WHAT YOU SHOULD DO
Show all lines from the data that include the word "monde".

GIVEN ENTRIES
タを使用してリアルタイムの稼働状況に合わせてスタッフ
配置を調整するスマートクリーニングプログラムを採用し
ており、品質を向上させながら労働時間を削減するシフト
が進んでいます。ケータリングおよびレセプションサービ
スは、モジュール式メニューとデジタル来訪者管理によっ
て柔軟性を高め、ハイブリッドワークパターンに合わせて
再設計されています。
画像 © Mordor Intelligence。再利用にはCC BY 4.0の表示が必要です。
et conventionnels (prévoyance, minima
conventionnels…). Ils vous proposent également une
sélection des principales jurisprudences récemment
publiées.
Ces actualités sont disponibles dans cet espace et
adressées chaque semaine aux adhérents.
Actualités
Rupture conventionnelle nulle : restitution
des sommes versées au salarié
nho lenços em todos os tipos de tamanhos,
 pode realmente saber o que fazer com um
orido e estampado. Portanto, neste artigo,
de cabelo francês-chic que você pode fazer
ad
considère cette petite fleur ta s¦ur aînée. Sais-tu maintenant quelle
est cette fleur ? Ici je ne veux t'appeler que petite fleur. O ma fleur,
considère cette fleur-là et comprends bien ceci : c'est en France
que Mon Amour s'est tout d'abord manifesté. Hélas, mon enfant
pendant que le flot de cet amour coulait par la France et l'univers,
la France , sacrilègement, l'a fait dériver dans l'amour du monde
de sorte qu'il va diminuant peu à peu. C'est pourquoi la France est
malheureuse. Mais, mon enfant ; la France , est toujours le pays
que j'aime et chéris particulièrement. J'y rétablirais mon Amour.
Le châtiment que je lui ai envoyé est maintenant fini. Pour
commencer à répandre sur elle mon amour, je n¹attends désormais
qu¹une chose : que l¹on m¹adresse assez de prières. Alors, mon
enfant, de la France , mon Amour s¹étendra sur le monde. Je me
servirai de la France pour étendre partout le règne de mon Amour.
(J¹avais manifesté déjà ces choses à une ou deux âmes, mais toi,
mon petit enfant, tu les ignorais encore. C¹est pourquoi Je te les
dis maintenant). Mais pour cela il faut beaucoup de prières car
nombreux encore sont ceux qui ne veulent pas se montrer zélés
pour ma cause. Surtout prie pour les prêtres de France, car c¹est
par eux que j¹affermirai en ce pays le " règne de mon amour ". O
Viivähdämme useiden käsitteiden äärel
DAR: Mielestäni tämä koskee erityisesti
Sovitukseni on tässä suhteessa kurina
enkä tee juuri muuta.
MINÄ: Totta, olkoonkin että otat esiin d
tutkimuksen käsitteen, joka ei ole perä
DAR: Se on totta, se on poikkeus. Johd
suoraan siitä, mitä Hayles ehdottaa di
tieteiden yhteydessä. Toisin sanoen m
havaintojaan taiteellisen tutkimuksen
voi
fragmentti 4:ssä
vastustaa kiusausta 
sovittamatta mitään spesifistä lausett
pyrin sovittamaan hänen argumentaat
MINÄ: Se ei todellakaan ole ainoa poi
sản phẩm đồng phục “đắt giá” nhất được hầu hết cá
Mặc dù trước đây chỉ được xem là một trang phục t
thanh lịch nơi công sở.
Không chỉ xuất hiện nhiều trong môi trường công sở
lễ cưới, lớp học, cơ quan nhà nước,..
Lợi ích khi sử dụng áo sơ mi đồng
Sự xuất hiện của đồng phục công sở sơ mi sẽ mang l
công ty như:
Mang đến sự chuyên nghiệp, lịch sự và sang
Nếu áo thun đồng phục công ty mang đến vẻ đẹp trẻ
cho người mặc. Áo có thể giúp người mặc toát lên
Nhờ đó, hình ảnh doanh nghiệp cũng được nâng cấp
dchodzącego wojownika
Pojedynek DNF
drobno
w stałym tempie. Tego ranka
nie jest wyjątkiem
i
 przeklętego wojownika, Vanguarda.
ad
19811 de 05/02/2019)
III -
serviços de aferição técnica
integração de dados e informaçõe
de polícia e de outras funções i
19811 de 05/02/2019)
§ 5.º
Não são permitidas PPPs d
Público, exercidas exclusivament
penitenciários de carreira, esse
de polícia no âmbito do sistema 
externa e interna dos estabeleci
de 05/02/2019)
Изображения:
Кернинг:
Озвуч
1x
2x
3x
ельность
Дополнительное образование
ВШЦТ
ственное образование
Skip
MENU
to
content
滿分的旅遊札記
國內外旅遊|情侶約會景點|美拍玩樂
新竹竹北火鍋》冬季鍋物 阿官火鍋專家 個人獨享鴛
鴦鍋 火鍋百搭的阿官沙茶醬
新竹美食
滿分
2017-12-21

YOUR RESPONSE
la France , sacrilègement, l'a fait dériver dans l'amour du monde
enfant, de la France , mon Amour s¹étendra sur le monde. Je me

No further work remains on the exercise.